Ingredients for 4 servings:
- 1 kohlrabi
- 250 g carrot(s)
- 200 g celeriac
- 300 g leek
- 3 beefsteak tomatoes
- 1 clove(s) garlic
- 1 onion(s)
- 1 tbsp olive oil
- 2 tbsp tomato paste
- 3 tsp herbs, Italian
- Iodized salt
- pepper
- 400g spaghetti
Instructions
Working time approx. 20 minutes; Cooking/baking time approx. 25 minutes; Total time approx. 45 minutes
Wash, peel, and finely dice the kohlrabi, carrots, and celery, or chop them medium-finely with a food processor. Set the tender kohlrabi greens aside. Trim the leeks and halve them lengthwise, then wash them thoroughly and then cut them into thin rings. Blanch the tomatoes, rinse them in cold water, peel them, halve them crosswise, and roughly dice them, removing the stems and seeds. Peel the garlic and onion, and finely dice the onion. Heat the oil in a large, non-stick pan and sauté the onion until translucent. Add the vegetables and fry for 3 minutes, stirring. Press the garlic through a press. Stir in the tomato paste and fry briefly.
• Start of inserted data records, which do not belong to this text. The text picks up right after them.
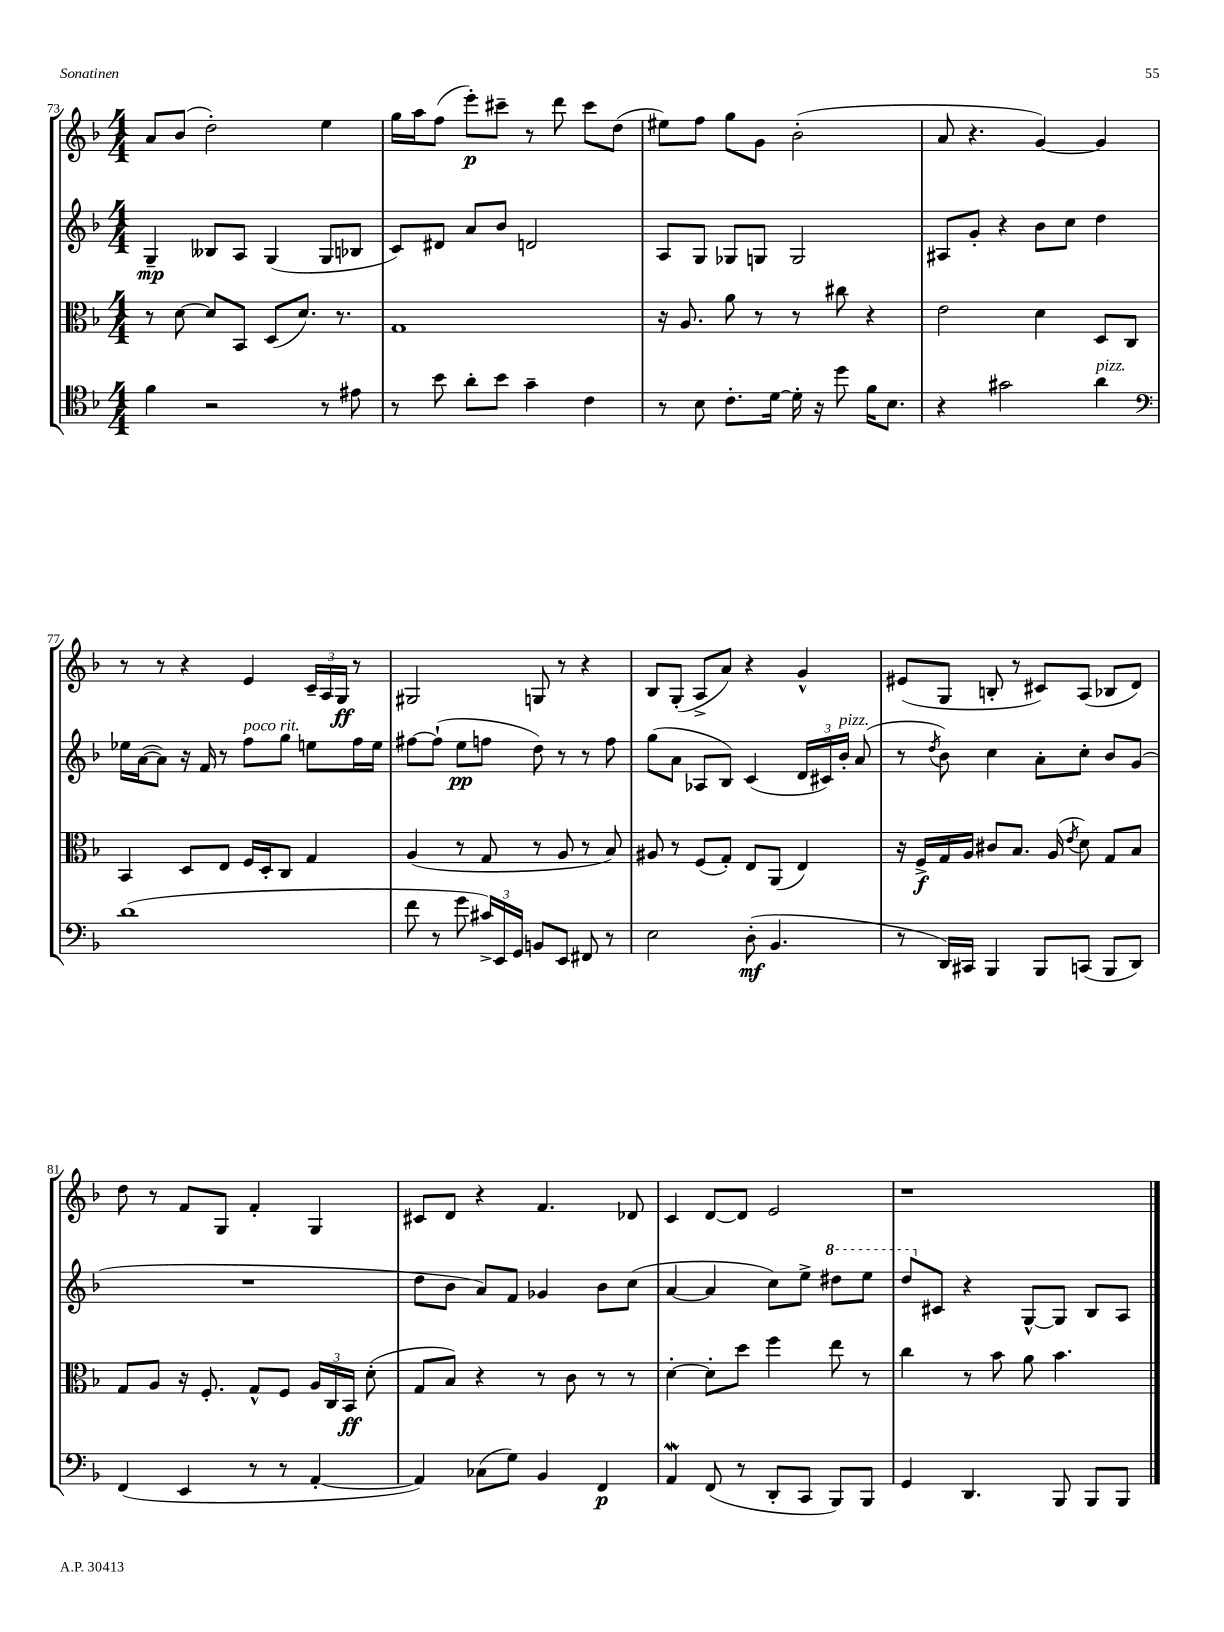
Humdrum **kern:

**kern	**kern	**kern	**kern
*staff4	*staff3	*staff2	*staff1
*clefC4	*clefC3	*clefG2	*clefG2
*k[b-]	*k[b-]	*k[b-]	*k[b-]
*M4/4	*M4/4	*M4/4	*M4/4
4f	8r	4G~	8a
.	[8d	.	(8b-
2r	8d]	8B--	2dd')
.	8BB-	8A	.
.	(8D	(4G	.
.	8.d)	.	.
8r	.	8G	4ee
.	8.r	.	.
8e#	.	8B-	.
=	=	=	=
8r	1G	8c)	16gg
.	.	.	16aa
8b-	.	8d#	(8ff
8a'	.	8a	8eee')
8b-	.	8b-	8ccc#~
4g~	.	2d	8r
.	.	.	8ddd
4c	.	.	8ccc#
.	.	.	(8dd
=	=	=	=
8r	16r	8A	8ee#)
.	8.A	.	.
8B-	.	8G	8ff
8.c'	8a	8G-	8gg
.	8r	8G	8g
[16d	.	.	.
16d']	8r	2G	(2b-'
16r	.	.	.
8dd	8cc#	.	.
16f	4r	.	.
8.B-	.	.	.
=	=	=	=
4r	2e	8A#	8a
.	.	8g'	4.r
2g#	.	4r	.
.	4d	8b-	[4g)
.	.	8cc	.
4a	8D	4dd	4g]
.	8C	.	.
=	=	=	=
*clefF4	*	*	*
(1d	4BB-	16ee-	8r
.	.	([16a	.
.	.	8a])	8r
.	8D	16r	4r
.	.	16f	.
.	8E	8r	.
.	16F	8ff	4e
.	16D'	.	.
.	8C	8gg	.
.	4G	8ee	24c~
.	.	.	24A
.	.	.	24G
.	.	16ff	8r
.	.	16ee	.
=	=	=	=
8f	(4A	[8ff#	2G#
8r	.	(8ff#`]	.
8g	8r	8ee	.
24c#^)	8G	8ff	.
24EE	.	.	.
24GG	.	.	.
8BB	8r	8dd)	8G
8EE	8A	8r	8r
8FF#	8r	8r	4r
8r	8B-)	8ff	.
=	=	=	=
2E	8A#	(8gg	8B-
.	8r	8a	(8G'
.	(8F	8A-	8A^
.	8G')	8B-)	8a)
(8D'	8E	(4c	4r
4.BB-	(8AA	.	.
.	4E)	24d	4g^^
.	.	24c#)	.
.	.	24b-'	.
.	.	(8a	.
=	=	=	=
8r	16r	8r	(8e#
.	16F^	.	.
.	.	8qdd	.
16DD)	16G	8b-)	8G
16CC#	16A	.	.
4BBB-	8c#	4cc	8B'
.	8.B-	.	8r
8BBB-	.	8a'	8c#)
.	(16A	.	.
.	8qe	.	.
(8CC	8d)	8cc'	(8A
8BBB-	8G	8b-	8B-
8DD)	8B-	(8g	8d)
=	=	=	=
(4FF	8G	1r	8dd
.	8A	.	8r
4EE	16r	.	8f
.	8.F'	.	.
.	.	.	8G
8r	8G^^	.	4f'
8r	8F	.	.
[4AA'	24A	.	4G
.	24C	.	.
.	24BB-	.	.
.	(8d'	.	.
=	=	=	=
4AA])	8G	8dd	8c#
.	8B-)	8b-	8d
(8C-	4r	8a)	4r
8G)	.	8f	.
4BB-	8r	4g-	4.f
.	8c	.	.
4FF	8r	8b-	.
.	8r	(8cc	8d-
=	=	=	=
4AA	[4d'	[4a	4c
(8FF	8d']	4a]	[8d
8r	8dd	.	8d]
8DD'	4ff	8cc)	2e
8CC	.	8ee^	.
8BBB-)	8ee	8ddd#	.
8BBB-	8r	8eee	.
=	=	=	=
4GG	4cc	8ddd	1r
.	.	8c#	.
4.DD	8r	4r	.
.	8b-	.	.
.	8a	[8G^^	.
8BBB-	4.b-	8G]	.
8BBB-	.	8B-	.
8BBB-	.	8A	.
==	==	==	==
*-	*-	*-	*-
Season the sauce with the herb mixture, a little salt, and pepper, and simmer uncovered for about 15 minutes until thickened, stirring occasionally. Meanwhile, cook the pasta in plenty of salted water according to the package instructions until al dente. Finely chop the kohlrabi greens, stir into the vegetable bolognese, season to taste and serve in deep plates with the drained spaghetti.